• What needs to be done: Would you please output the records exactly as they appear below?

[Stored data]

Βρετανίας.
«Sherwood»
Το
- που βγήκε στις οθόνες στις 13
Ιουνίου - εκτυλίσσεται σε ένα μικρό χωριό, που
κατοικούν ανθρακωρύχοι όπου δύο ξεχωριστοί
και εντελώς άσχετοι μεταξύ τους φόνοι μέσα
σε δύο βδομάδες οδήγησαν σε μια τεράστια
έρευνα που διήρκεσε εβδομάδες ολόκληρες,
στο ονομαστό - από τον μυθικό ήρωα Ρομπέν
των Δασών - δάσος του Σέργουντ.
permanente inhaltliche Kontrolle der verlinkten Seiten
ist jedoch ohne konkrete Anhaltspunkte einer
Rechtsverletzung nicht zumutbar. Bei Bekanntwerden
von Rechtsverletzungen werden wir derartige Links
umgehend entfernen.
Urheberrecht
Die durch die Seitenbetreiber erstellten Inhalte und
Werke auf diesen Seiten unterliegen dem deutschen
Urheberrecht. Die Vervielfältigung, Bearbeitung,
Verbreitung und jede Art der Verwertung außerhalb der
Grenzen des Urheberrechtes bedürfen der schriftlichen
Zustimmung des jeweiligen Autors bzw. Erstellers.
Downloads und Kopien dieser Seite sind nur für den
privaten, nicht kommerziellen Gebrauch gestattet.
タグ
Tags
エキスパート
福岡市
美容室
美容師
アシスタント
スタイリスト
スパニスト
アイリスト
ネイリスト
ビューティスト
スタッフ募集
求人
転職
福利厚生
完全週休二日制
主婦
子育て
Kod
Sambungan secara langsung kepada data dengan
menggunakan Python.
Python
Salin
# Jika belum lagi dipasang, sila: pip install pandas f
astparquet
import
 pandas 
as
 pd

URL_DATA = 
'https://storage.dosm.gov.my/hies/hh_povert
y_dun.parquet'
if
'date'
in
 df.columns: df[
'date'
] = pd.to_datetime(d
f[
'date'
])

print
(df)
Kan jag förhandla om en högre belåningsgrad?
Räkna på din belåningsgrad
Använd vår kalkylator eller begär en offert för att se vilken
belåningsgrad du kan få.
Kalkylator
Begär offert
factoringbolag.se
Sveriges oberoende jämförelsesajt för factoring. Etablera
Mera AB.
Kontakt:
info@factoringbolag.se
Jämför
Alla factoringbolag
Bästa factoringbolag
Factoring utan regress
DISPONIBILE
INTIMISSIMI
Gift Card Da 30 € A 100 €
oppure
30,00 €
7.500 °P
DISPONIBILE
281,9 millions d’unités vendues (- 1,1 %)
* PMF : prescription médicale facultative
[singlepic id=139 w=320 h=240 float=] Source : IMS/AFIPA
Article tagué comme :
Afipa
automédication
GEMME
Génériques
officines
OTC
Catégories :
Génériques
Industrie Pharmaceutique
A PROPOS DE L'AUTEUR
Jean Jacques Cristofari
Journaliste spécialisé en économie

• Response to this exercise:
Βρετανίας.
«Sherwood»
Το
- που βγήκε στις οθόνες στις 13
Ιουνίου - εκτυλίσσεται σε ένα μικρό χωριό, που
κατοικούν ανθρακωρύχοι όπου δύο ξεχωριστοί
και εντελώς άσχετοι μεταξύ τους φόνοι μέσα
σε δύο βδομάδες οδήγησαν σε μια τεράστια
έρευνα που διήρκεσε εβδομάδες ολόκληρες,
στο ονομαστό - από τον μυθικό ήρωα Ρομπέν
των Δασών - δάσος του Σέργουντ.
permanente inhaltliche Kontrolle der verlinkten Seiten
ist jedoch ohne konkrete Anhaltspunkte einer
Rechtsverletzung nicht zumutbar. Bei Bekanntwerden
von Rechtsverletzungen werden wir derartige Links
umgehend entfernen.
Urheberrecht
Die durch die Seitenbetreiber erstellten Inhalte und
Werke auf diesen Seiten unterliegen dem deutschen
Urheberrecht. Die Vervielfältigung, Bearbeitung,
Verbreitung und jede Art der Verwertung außerhalb der
Grenzen des Urheberrechtes bedürfen der schriftlichen
Zustimmung des jeweiligen Autors bzw. Erstellers.
Downloads und Kopien dieser Seite sind nur für den
privaten, nicht kommerziellen Gebrauch gestattet.
タグ
Tags
エキスパート
福岡市
美容室
美容師
アシスタント
スタイリスト
スパニスト
アイリスト
ネイリスト
ビューティスト
スタッフ募集
求人
転職
福利厚生
完全週休二日制
主婦
子育て
Kod
Sambungan secara langsung kepada data dengan
menggunakan Python.
Python
Salin
# Jika belum lagi dipasang, sila: pip install pandas f
astparquet
import
 pandas 
as
 pd

URL_DATA = 
'https://storage.dosm.gov.my/hies/hh_povert
y_dun.parquet'
if
'date'
in
 df.columns: df[
'date'
] = pd.to_datetime(d
f[
'date'
])

print
(df)
Kan jag förhandla om en högre belåningsgrad?
Räkna på din belåningsgrad
Använd vår kalkylator eller begär en offert för att se vilken
belåningsgrad du kan få.
Kalkylator
Begär offert
factoringbolag.se
Sveriges oberoende jämförelsesajt för factoring. Etablera
Mera AB.
Kontakt:
info@factoringbolag.se
Jämför
Alla factoringbolag
Bästa factoringbolag
Factoring utan regress
DISPONIBILE
INTIMISSIMI
Gift Card Da 30 € A 100 €
oppure
30,00 €
7.500 °P
DISPONIBILE
281,9 millions d’unités vendues (- 1,1 %)
* PMF : prescription médicale facultative
[singlepic id=139 w=320 h=240 float=] Source : IMS/AFIPA
Article tagué comme :
Afipa
automédication
GEMME
Génériques
officines
OTC
Catégories :
Génériques
Industrie Pharmaceutique
A PROPOS DE L'AUTEUR
Jean Jacques Cristofari
Journaliste spécialisé en économie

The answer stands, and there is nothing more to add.